Peck Family Flag | Civil War

Flag dimensions: 46 1/2" hoist X 72 1/4" fly.

(1995.3137)



In June 1862, 16-year-old Albert Peck from Syracuse, New York, made this United States flag. With some help from his mother, Salmone Kinne Peck, young Peck hand-stitched the flag to include 34 stars. Peck and his family flew the flag from a tall flagpole on the family farm known as Peck Hill, located about five miles northeast of downtown Syracuse, New York. During a routine milk delivery to the Milk Association in Syracuse in mid-April 1865, Peck’s father learned the dreadful news regarding President Abraham Lincoln’s assassination. The elder Peck, upon his return home to Peck Hill, revealed the news to his loved ones and lowered the family’s home-made flag to half staff to honor the slain president and to help convey the news to the surrounding neighborhood. The flag remained with the Peck family until September 1927, when DeWitt Clinton Peck, Albert Peck’s son, presented the cherished banner to New York State.
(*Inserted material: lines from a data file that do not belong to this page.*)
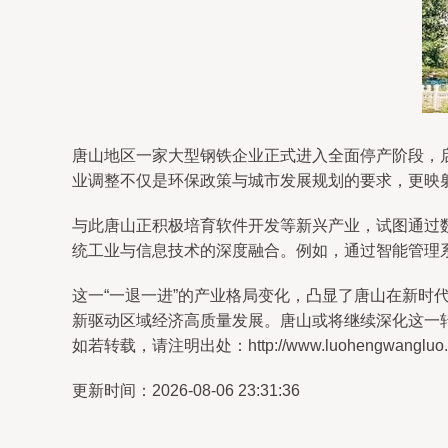
唐山地区一家大型钢铁企业正式进入全面停产阶段，
业调整不仅是环保政策与城市发展规划的要求，更映
与此唐山正积极培育软件开发等新兴产业，试图通过
统工业与信息技术的深度融合。例如，通过智能管理
这一“一退一进”的产业格局变化，凸显了唐山在新
新驱动区域经济高质量发展。唐山或将继续深化这一
如若转载，请注明出处：http://www.luohengwangluo.com
更新时间：2026-08-06 23:31:36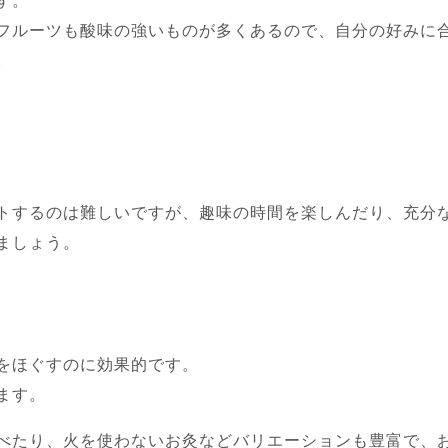
す。
フルーツも酸味の強いものが多くあるので、自分の好みに
。
トするのは難しいですが、趣味の時間を楽しんだり、充分
ましょう。
をほぐすのに効果的です。
ます。
べたり、火を使わないお灸などバリエーションも豊富で、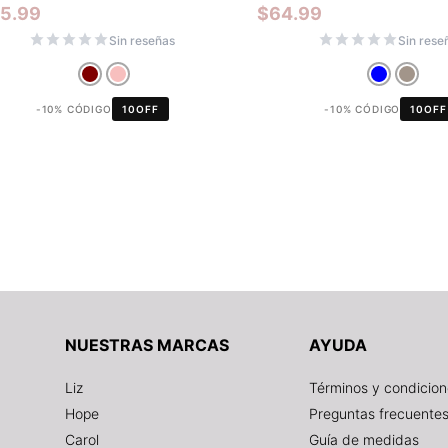
25.99
$
64.99
Sin reseñas
Sin rese
-10% CÓDIGO
10OFF
-10% CÓDIGO
10OFF
NUESTRAS MARCAS
AYUDA
Liz
Términos y condicio
Hope
Preguntas frecuente
Carol
Guía de medidas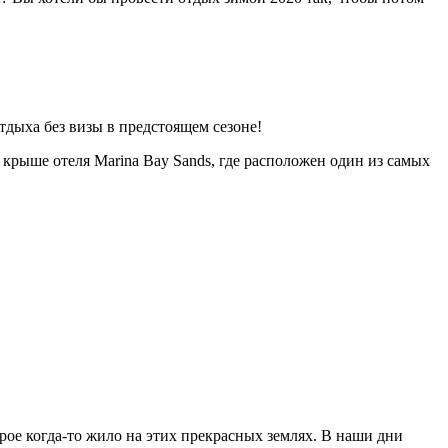
тдыха без визы в предстоящем сезоне!
крыше отеля Marina Bay Sands, где расположен один из самых
рое когда-то жило на этих прекрасных землях. В наши дни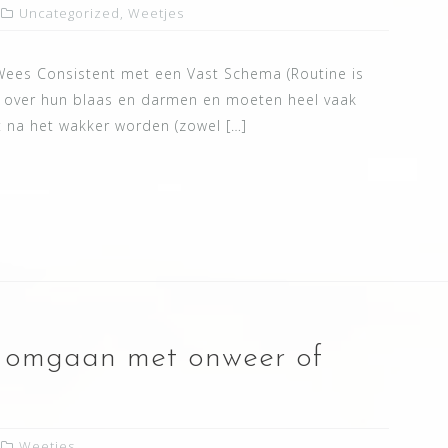
Uncategorized
,
Weetjes
. Wees Consistent met een Vast Schema (Routine is
e over hun blaas en darmen en moeten heel vaak
ct na het wakker worden (zowel […]
d omgaan met onweer of
Weetjes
Albert Peck used cotton fabrics to create the flag. Peck pieced together the red, white, and blue cotton using one-quarter-inch seams, all hand-sewn with a running stitch. He turned the raw edges and whip-stitched them to prevent unraveling. Peck also appliquéd the 34 stars in the canton with a running stitch, catching the aligned stars on the front and back with one thread. The edges of the stars were left raw.